- Supplied data -
>>>
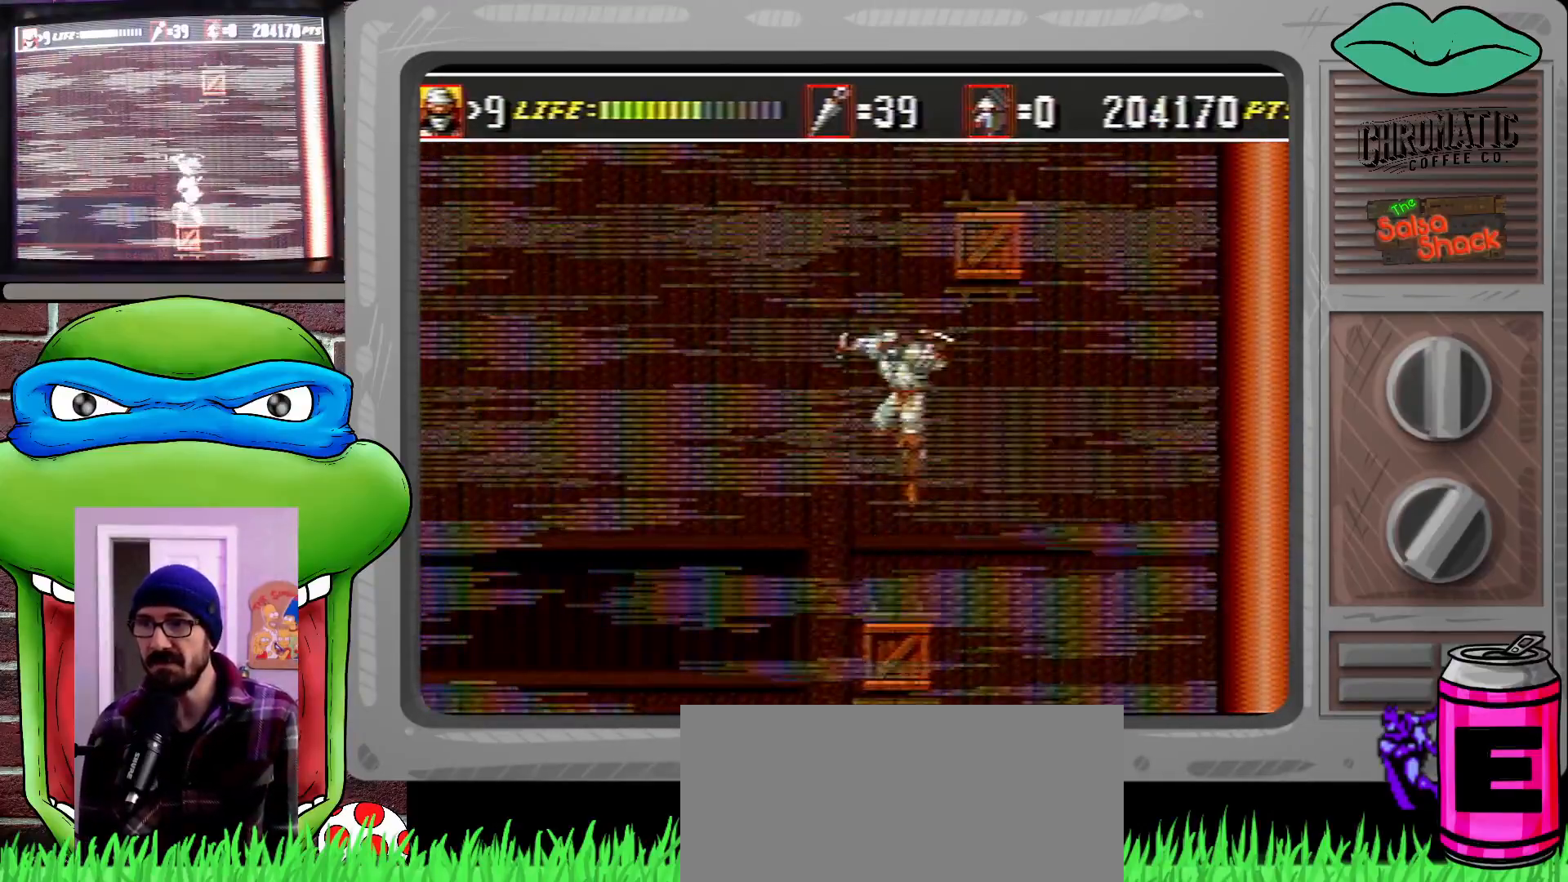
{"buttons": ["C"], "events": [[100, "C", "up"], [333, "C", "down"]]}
<<<
>>>
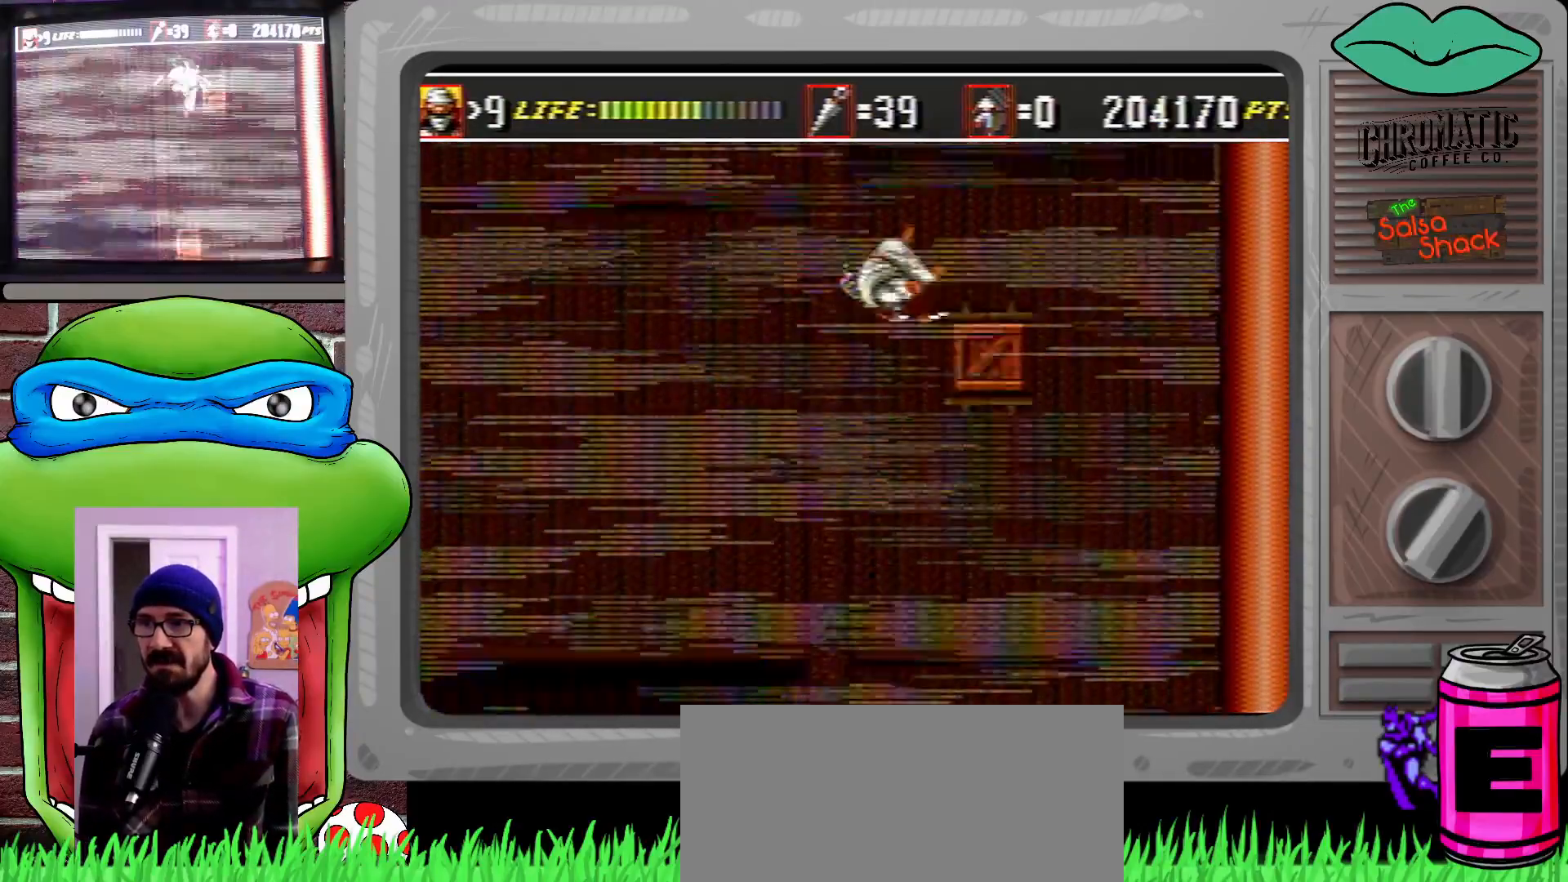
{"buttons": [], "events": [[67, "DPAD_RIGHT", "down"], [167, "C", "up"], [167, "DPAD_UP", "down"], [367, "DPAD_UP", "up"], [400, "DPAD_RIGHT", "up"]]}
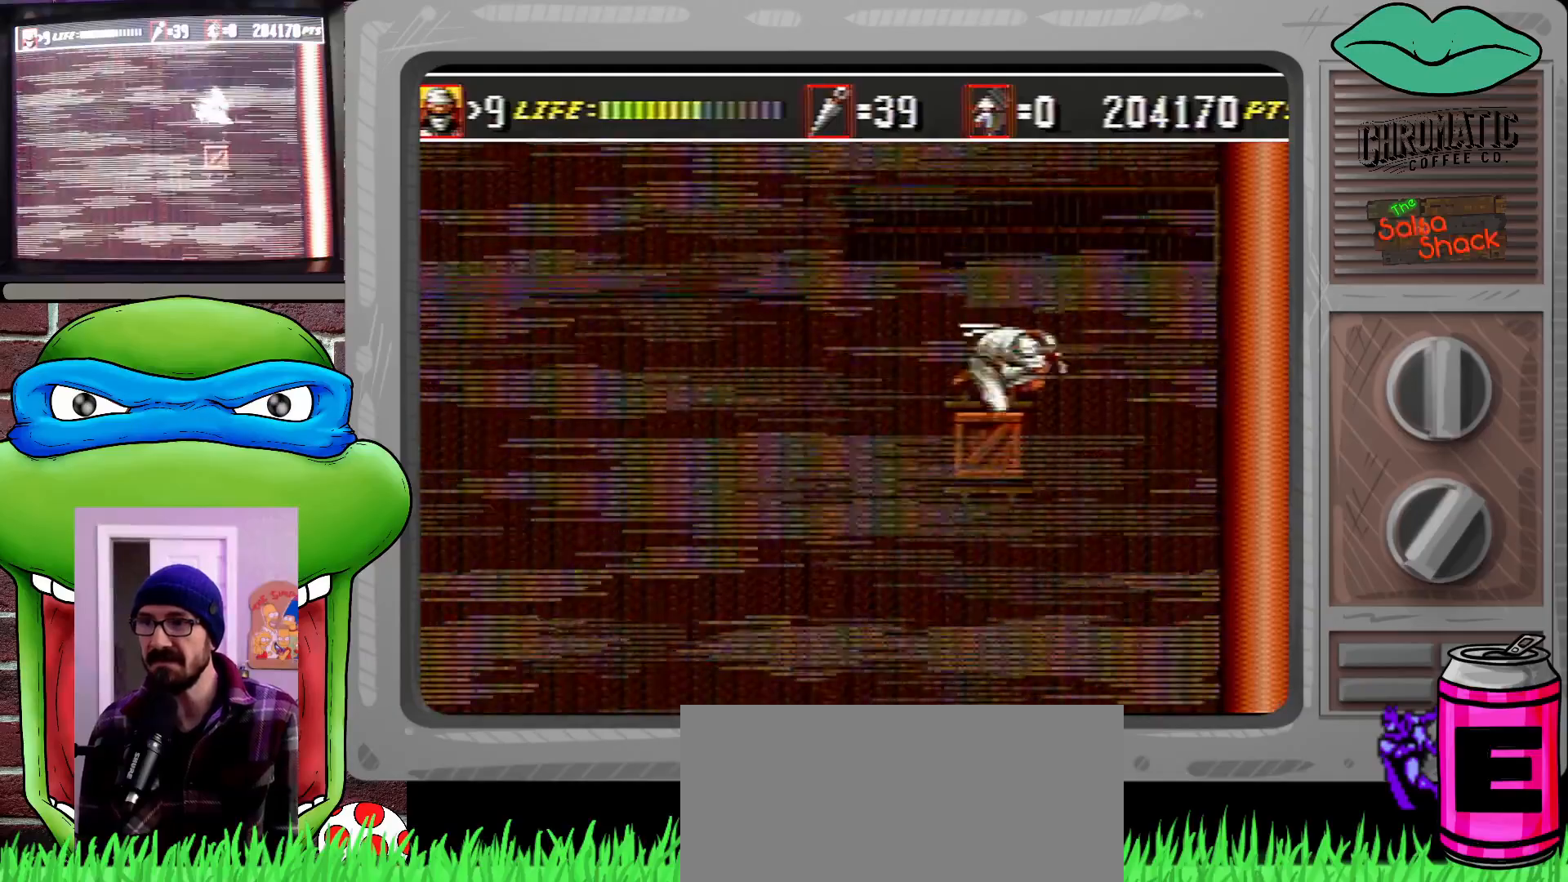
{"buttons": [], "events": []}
<<<
- Try it -
Search the records for the word "down" and return every line that holds it.

- Task answer -
{"buttons": ["C"], "events": [[100, "C", "up"], [333, "C", "down"]]}
{"buttons": [], "events": [[67, "DPAD_RIGHT", "down"], [167, "C", "up"], [167, "DPAD_UP", "down"], [367, "DPAD_UP", "up"], [400, "DPAD_RIGHT", "up"]]}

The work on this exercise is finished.